# Design files in plain text:
_ _ _ _

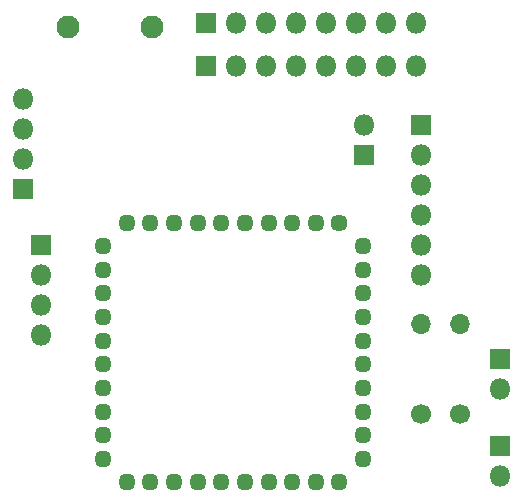
<source format=gbs>
G04 #@! TF.GenerationSoftware,KiCad,Pcbnew,(5.1.6)-1*
G04 #@! TF.CreationDate,2024-01-16T16:58:56-05:00*
G04 #@! TF.ProjectId,amiga-500-usb-kb-stamp,616d6967-612d-4353-9030-2d7573622d6b,rev?*
G04 #@! TF.SameCoordinates,Original*
G04 #@! TF.FileFunction,Soldermask,Bot*
G04 #@! TF.FilePolarity,Negative*
%FSLAX46Y46*%
G04 Gerber Fmt 4.6, Leading zero omitted, Abs format (unit mm)*
G04 Created by KiCad (PCBNEW (5.1.6)-1) date 2024-01-16 16:58:56*
%MOMM*%
%LPD*%
G01*
G04 APERTURE LIST*
%ADD10C,1.950000*%
%ADD11R,1.800000X1.800000*%
%ADD12O,1.800000X1.800000*%
%ADD13C,1.700000*%
%ADD14O,1.700000X1.700000*%
%ADD15O,1.450000X1.450000*%
%ADD16C,1.450000*%
G04 APERTURE END LIST*
D10*
X124479000Y-76200000D03*
X117329000Y-76200000D03*
D11*
X113538000Y-89916000D03*
D12*
X113538000Y-87376000D03*
X113538000Y-84836000D03*
X113538000Y-82296000D03*
D11*
X129032000Y-75819000D03*
D12*
X131572000Y-75819000D03*
X134112000Y-75819000D03*
X136652000Y-75819000D03*
X139192000Y-75819000D03*
X141732000Y-75819000D03*
X144272000Y-75819000D03*
X146812000Y-75819000D03*
X146812000Y-79502000D03*
X144272000Y-79502000D03*
X141732000Y-79502000D03*
X139192000Y-79502000D03*
X136652000Y-79502000D03*
X134112000Y-79502000D03*
X131572000Y-79502000D03*
D11*
X129032000Y-79502000D03*
X115062000Y-94615000D03*
D12*
X115062000Y-97155000D03*
X115062000Y-99695000D03*
X115062000Y-102235000D03*
D11*
X147193000Y-84455000D03*
D12*
X147193000Y-86995000D03*
X147193000Y-89535000D03*
X147193000Y-92075000D03*
X147193000Y-94615000D03*
X147193000Y-97155000D03*
D11*
X142367000Y-86995000D03*
D12*
X142367000Y-84455000D03*
D13*
X147193000Y-108966000D03*
D14*
X147193000Y-101346000D03*
X150495000Y-101346000D03*
D13*
X150495000Y-108966000D03*
D15*
X142318000Y-94759000D03*
X142318000Y-96759000D03*
X142318000Y-98759000D03*
X142318000Y-100759000D03*
X142318000Y-102759000D03*
X142318000Y-104759000D03*
X142318000Y-106759000D03*
X142318000Y-108759000D03*
X142318000Y-110759000D03*
X142318000Y-112759000D03*
X140318000Y-114759000D03*
X138318000Y-114759000D03*
X136318000Y-114759000D03*
X134318000Y-114759000D03*
X132318000Y-114759000D03*
X130318000Y-114759000D03*
X128318000Y-114759000D03*
X126318000Y-114759000D03*
X124318000Y-114759000D03*
X122318000Y-114759000D03*
X120318000Y-112759000D03*
X120318000Y-110759000D03*
X120318000Y-108759000D03*
X120318000Y-106759000D03*
X120318000Y-104759000D03*
X120318000Y-102759000D03*
X120318000Y-100759000D03*
X120318000Y-98759000D03*
X120318000Y-96759000D03*
X120318000Y-94759000D03*
X122318000Y-92759000D03*
X124318000Y-92759000D03*
X126318000Y-92759000D03*
X128318000Y-92759000D03*
X130318000Y-92759000D03*
X132318000Y-92759000D03*
X134318000Y-92759000D03*
X136318000Y-92759000D03*
X138318000Y-92759000D03*
D16*
X140318000Y-92759000D03*
D11*
X153924000Y-111633000D03*
D12*
X153924000Y-114173000D03*
X153924000Y-106807000D03*
D11*
X153924000Y-104267000D03*
M02*

</source>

_ _ _ _

All that is needed is the exact run of lines above from the line containing "X115062000Y-99695000D03*" through the line containing "X134318000Y-92759000D03*", both of them included.

X115062000Y-99695000D03*
X115062000Y-102235000D03*
D11*
X147193000Y-84455000D03*
D12*
X147193000Y-86995000D03*
X147193000Y-89535000D03*
X147193000Y-92075000D03*
X147193000Y-94615000D03*
X147193000Y-97155000D03*
D11*
X142367000Y-86995000D03*
D12*
X142367000Y-84455000D03*
D13*
X147193000Y-108966000D03*
D14*
X147193000Y-101346000D03*
X150495000Y-101346000D03*
D13*
X150495000Y-108966000D03*
D15*
X142318000Y-94759000D03*
X142318000Y-96759000D03*
X142318000Y-98759000D03*
X142318000Y-100759000D03*
X142318000Y-102759000D03*
X142318000Y-104759000D03*
X142318000Y-106759000D03*
X142318000Y-108759000D03*
X142318000Y-110759000D03*
X142318000Y-112759000D03*
X140318000Y-114759000D03*
X138318000Y-114759000D03*
X136318000Y-114759000D03*
X134318000Y-114759000D03*
X132318000Y-114759000D03*
X130318000Y-114759000D03*
X128318000Y-114759000D03*
X126318000Y-114759000D03*
X124318000Y-114759000D03*
X122318000Y-114759000D03*
X120318000Y-112759000D03*
X120318000Y-110759000D03*
X120318000Y-108759000D03*
X120318000Y-106759000D03*
X120318000Y-104759000D03*
X120318000Y-102759000D03*
X120318000Y-100759000D03*
X120318000Y-98759000D03*
X120318000Y-96759000D03*
X120318000Y-94759000D03*
X122318000Y-92759000D03*
X124318000Y-92759000D03*
X126318000Y-92759000D03*
X128318000Y-92759000D03*
X130318000Y-92759000D03*
X132318000Y-92759000D03*
X134318000Y-92759000D03*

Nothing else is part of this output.